If you can tweak your budget to pay just a little bit more each month, or each fortnight, you might be surprised at what a difference it can make.
Example: paying more than the minimum
On a loan of $400,000, by paying an extra $50 each month, you could save around $36,000 on your total interest – and pay your loan off 1 year and 9 months earlier than expected.
The first year of your loan is the most expensive, by which I mean that it is the year in which you pay the most interest while paying the least off the loan. On a 30-year $300,000 loan at 7%, you would be paying $1,996 monthly repayments. That means that you pay $23,952 in the first year, but you would have only reduced your loan by $3,047.43. You have spent over $20,900 just on interest.
However, the positive to this is that the first year is the time when you can make the biggest impact on the future cost of your loan. In the first year, you can pay your loan off twice as fast with a relatively small increase in your repayment. If you increased your repayment by $253 per month for just the first year, at the end of that year, you will have paid off $6,182.71.
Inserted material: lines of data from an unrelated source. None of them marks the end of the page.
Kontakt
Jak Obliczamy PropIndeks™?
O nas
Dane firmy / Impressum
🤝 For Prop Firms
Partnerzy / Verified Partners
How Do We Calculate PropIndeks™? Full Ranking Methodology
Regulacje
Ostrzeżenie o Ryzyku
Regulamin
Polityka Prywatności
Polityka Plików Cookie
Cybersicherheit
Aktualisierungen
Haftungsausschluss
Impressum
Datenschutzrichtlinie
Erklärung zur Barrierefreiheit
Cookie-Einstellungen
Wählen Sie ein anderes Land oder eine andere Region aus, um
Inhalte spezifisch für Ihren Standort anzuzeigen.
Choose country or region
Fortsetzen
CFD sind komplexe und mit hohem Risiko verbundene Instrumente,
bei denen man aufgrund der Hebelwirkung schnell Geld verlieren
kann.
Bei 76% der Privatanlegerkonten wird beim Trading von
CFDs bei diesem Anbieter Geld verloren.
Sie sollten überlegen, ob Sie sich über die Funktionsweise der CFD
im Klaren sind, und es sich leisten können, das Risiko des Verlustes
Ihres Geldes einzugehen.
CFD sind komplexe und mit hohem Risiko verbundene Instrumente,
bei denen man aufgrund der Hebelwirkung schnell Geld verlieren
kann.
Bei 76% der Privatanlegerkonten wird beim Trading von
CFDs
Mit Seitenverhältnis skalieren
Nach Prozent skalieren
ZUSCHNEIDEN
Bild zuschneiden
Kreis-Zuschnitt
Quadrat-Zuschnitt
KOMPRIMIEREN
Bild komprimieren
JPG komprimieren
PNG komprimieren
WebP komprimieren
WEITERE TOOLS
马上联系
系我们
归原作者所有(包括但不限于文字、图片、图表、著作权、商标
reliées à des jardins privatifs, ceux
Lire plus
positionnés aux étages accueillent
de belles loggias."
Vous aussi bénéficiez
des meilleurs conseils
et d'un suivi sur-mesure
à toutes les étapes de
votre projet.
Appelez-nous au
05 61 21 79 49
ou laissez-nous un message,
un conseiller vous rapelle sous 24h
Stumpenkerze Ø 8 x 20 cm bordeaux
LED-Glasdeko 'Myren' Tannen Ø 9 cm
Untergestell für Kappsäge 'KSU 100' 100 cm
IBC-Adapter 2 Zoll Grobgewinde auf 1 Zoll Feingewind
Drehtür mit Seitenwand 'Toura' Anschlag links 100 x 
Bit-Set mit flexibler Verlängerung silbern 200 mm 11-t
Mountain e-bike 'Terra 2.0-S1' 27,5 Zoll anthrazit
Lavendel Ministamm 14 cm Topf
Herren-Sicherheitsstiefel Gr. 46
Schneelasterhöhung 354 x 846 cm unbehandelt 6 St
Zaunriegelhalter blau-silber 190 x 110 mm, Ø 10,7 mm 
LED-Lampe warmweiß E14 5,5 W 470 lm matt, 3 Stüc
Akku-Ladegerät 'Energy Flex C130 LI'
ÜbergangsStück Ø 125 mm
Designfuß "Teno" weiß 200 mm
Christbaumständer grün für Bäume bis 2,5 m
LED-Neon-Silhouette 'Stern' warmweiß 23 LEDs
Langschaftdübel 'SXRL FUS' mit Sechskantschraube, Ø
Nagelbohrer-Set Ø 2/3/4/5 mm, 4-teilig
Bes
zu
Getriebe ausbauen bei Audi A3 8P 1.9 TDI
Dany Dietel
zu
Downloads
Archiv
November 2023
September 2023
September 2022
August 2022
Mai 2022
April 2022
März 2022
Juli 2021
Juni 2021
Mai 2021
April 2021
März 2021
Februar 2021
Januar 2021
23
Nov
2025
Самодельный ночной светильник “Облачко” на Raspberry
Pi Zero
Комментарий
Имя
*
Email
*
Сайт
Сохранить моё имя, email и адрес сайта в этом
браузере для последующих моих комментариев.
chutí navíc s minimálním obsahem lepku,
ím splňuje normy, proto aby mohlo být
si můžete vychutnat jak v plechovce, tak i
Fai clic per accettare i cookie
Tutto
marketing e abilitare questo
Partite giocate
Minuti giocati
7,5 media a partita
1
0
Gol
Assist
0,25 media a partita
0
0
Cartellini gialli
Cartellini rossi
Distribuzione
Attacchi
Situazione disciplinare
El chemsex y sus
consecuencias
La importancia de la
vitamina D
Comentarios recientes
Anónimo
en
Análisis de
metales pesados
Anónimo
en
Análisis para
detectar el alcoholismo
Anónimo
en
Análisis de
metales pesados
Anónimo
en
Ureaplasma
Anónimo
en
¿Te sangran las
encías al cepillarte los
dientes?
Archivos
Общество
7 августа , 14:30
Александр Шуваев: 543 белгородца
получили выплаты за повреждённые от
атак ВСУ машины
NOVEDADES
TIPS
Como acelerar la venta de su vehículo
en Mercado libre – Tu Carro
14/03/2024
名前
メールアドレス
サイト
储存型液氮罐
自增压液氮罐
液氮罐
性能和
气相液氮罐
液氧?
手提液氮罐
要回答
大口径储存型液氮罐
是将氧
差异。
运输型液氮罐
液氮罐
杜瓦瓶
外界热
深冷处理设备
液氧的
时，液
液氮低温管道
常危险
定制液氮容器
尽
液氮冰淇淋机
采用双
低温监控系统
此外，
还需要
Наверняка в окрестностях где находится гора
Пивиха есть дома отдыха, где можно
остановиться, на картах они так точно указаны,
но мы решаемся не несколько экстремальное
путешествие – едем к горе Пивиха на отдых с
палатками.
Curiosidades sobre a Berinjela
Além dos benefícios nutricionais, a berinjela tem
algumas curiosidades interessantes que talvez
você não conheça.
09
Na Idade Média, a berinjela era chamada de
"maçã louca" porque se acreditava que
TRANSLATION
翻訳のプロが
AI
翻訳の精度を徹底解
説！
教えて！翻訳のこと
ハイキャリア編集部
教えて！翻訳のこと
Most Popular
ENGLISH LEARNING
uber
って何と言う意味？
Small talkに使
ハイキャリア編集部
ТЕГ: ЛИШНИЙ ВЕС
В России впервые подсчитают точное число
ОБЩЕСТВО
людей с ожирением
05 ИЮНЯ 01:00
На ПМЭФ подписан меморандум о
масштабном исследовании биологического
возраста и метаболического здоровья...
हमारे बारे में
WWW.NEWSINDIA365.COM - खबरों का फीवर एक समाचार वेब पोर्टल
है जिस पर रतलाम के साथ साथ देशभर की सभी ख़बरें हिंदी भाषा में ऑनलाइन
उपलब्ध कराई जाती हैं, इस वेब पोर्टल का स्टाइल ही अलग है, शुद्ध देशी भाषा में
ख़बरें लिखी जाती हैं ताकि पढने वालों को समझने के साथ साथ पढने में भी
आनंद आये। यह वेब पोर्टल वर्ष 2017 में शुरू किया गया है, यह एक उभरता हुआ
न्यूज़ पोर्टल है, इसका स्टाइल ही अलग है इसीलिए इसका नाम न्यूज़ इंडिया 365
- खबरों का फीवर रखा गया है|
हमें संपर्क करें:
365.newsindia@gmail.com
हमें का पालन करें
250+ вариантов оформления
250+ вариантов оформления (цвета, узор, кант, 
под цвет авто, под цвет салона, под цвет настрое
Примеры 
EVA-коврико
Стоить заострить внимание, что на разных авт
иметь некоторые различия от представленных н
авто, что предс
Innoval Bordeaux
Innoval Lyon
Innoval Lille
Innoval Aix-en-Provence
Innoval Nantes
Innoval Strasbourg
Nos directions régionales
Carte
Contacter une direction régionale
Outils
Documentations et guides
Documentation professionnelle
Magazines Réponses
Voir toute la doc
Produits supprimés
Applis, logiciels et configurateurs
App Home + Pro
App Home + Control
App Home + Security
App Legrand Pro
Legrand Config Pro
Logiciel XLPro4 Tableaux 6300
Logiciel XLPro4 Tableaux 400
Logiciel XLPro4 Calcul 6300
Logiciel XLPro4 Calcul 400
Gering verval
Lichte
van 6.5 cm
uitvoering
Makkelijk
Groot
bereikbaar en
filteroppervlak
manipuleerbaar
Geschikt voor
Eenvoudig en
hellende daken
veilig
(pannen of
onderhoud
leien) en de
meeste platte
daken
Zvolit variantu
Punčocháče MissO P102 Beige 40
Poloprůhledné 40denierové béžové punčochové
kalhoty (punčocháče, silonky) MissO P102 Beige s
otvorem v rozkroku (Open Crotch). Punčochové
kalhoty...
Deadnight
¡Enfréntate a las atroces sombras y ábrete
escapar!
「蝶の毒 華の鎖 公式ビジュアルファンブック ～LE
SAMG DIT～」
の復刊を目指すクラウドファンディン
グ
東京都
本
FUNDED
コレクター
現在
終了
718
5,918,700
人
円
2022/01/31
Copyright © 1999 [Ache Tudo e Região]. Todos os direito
You have more than doubled the rate you are paying your loan off, but you didn’t need to double your repayments. Not only that, but by having paid that extra $3,036 in the first year ($253 x 12 repayments), you will now save a total of $19,974.80 in interest over the remaining term of your loan. That is a huge amount to save, and it only took a moderate adjustment to the regular payments.
The Most Effective Repayment Strategies
Of course, we all know that increasing your repayments will save you interest, but the key point is that you are much better off doing it at the start of the loan than later on. If you waited until the 10th year of the loan to make these higher repayments, you would only save $9,443.21 in interest.
Do you buy a takeaway coffee every day on the way to work? By saving that $4 per day, and paying the savings off your loan now, you could save about $55,000 on your total interest, and pay your loan off about 2 years and 8 months early.
Try making a list of all the small things you spend money on daily or weekly, and see if there is anything you could happily do without. Grab a calculator and multiply the item by 52 weeks, and then 25 to 30 years. You might be surprised what you find!
The takeaway here is that extra repayments at the start of your loan are much more effective than extra repayments later on.
That’s why I often say that you should view your home loan like a savings account, but with a guaranteed tax-free rate of return that is much higher than any bank’s saving account will give you.